Bahn, Flugzeug, und Auto, Pt. 2 (Trains, Planes, & Automobiles)

“I travel not to go anywhere, but to go. I travel for travel's sake. 
The great affair is to move.” 
― Robert Louis Stevenson, Travels with a Donkey in the Cevennes

Once the travel bug has bit you, an airport becomes the most exciting place you can be!  In the Frankfurt airport, there is a great black board with departure schedules; it is wonderfully old-fashioned and the individual letter and number blocks click and roll as the schedules update.  I have always loved to stand in front of it and read off all the places one might go anywhere in the world - if only one could.  

Truthfully, I love travel in any mode - although ships and ferries are my least favorite (since I always get a touch of queasy sea-sickness!).  My travels in Germany have afforded me many different means of public transportation. 

In my previous post about travel and transportation (link here), I showed some pictures of our train travels.  Above is one more form of transportation that is the S-bahn (ca. mid-1980s), which stands for Stadtschnellbahn (city rapid railway).  While the regional trains and the ICE (inter-city express) trains get you from one city to another, the S-bahn gets you around a city and its suburbs without stopping at every station as the U-bahn and Strassenbahn do.   

In the picture above, my little brother is getting his ticket for a U-bahn ride (or Untergrundbahn - underground train or subway) sometime in 1984 or 85.  I think it is interesting to note that Germans "pull" a ticket out of the machine ... ein Fahrschein ZIEHEN.  Ziehen can mean to pull, to take, or to draw (out).  

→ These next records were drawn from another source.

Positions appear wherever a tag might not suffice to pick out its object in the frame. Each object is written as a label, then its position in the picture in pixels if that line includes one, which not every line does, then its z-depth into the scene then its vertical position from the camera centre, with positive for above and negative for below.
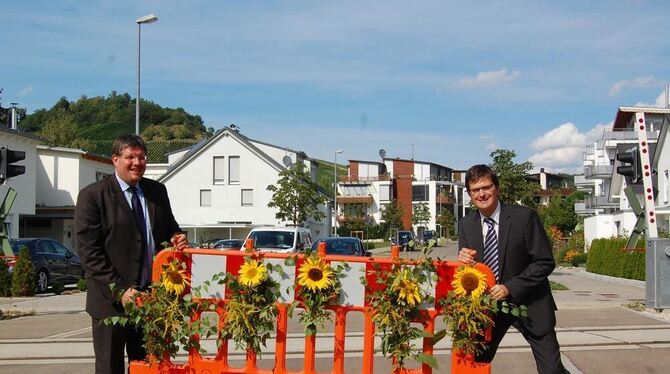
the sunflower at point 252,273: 5.67 -0.31
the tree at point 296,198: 48.91 +2.02
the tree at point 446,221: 103.23 +1.14
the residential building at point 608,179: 52.94 +4.66
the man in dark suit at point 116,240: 5.35 -0.08
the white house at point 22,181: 39.91 +2.57
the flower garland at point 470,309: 5.38 -0.55
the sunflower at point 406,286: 5.55 -0.40
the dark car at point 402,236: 68.29 -0.57
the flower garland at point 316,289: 5.67 -0.43
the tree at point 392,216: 92.69 +1.63
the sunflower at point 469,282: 5.40 -0.36
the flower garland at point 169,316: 5.48 -0.61
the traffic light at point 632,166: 14.55 +1.20
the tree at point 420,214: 101.50 +2.03
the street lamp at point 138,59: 28.33 +6.34
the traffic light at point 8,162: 14.26 +1.23
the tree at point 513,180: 26.31 +1.67
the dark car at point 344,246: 24.79 -0.52
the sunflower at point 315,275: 5.66 -0.33
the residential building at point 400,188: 106.56 +5.84
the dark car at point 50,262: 21.87 -0.93
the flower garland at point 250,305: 5.66 -0.55
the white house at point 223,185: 58.91 +3.38
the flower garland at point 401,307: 5.56 -0.55
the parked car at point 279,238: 24.88 -0.27
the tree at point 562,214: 82.22 +1.70
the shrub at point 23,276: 20.17 -1.21
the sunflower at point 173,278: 5.60 -0.35
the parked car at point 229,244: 33.65 -0.63
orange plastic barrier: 5.66 -0.66
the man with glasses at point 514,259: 5.37 -0.20
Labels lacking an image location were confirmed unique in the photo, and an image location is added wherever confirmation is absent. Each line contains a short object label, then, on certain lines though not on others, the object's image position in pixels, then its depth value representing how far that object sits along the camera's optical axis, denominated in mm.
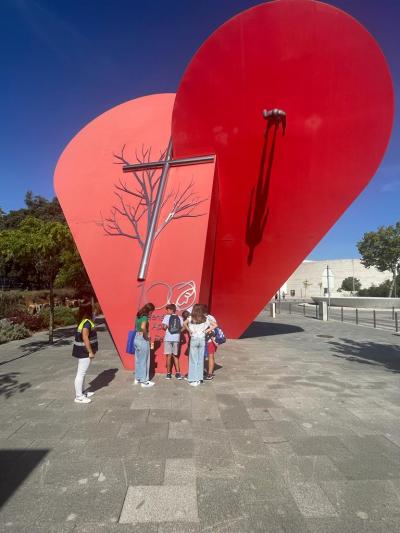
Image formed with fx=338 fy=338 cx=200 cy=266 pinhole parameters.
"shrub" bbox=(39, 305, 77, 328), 15797
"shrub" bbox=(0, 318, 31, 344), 11544
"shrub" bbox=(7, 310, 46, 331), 14033
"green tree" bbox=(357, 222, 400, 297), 54000
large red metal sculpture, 7652
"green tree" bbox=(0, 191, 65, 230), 37284
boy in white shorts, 6453
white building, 76750
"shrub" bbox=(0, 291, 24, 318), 15712
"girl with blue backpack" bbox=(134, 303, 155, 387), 6051
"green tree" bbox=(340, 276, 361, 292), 75075
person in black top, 5156
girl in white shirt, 6215
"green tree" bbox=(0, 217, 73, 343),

In the picture above, my little brother is standing by an old Frankfurt Strassenbahn (street car), yet another common form of public transportation in cities.   There's also buses readily available.  You are bound to get where you are going one way or the other!!  

One last photo of a streetcar in Würzburg in 2012 (above), leaving the train station behind it ... I think you can probably tell that the cars have been updated a little since the 1980s.